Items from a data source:
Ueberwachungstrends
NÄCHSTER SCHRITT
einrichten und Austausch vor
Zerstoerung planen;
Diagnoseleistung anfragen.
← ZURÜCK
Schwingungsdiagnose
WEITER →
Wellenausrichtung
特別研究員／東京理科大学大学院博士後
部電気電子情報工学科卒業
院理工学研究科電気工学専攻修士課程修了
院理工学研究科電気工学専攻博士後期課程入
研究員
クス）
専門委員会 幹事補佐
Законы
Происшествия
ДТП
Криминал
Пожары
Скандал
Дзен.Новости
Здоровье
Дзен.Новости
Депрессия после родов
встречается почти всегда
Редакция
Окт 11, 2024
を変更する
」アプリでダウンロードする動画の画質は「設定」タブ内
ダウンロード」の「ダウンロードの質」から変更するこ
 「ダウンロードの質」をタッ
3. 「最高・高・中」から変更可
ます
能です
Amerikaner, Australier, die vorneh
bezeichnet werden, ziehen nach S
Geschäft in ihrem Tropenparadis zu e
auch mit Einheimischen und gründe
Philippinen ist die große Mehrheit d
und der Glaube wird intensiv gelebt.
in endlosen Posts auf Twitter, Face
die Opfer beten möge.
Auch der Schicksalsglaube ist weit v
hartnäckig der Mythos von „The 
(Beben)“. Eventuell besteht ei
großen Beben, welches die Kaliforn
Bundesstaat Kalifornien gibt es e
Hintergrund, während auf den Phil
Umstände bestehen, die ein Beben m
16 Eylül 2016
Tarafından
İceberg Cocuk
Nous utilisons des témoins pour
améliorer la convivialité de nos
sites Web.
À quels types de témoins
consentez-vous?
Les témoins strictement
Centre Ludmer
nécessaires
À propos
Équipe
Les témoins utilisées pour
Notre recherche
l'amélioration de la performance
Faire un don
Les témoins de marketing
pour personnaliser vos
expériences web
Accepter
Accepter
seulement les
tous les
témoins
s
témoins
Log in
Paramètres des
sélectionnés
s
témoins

ACTIVITY: Copy whichever lines above contain the string "Beben".

EXERCISE RESULT:
(Beben)“. Eventuell besteht ei
großen Beben, welches die Kaliforn
Umstände bestehen, die ein Beben m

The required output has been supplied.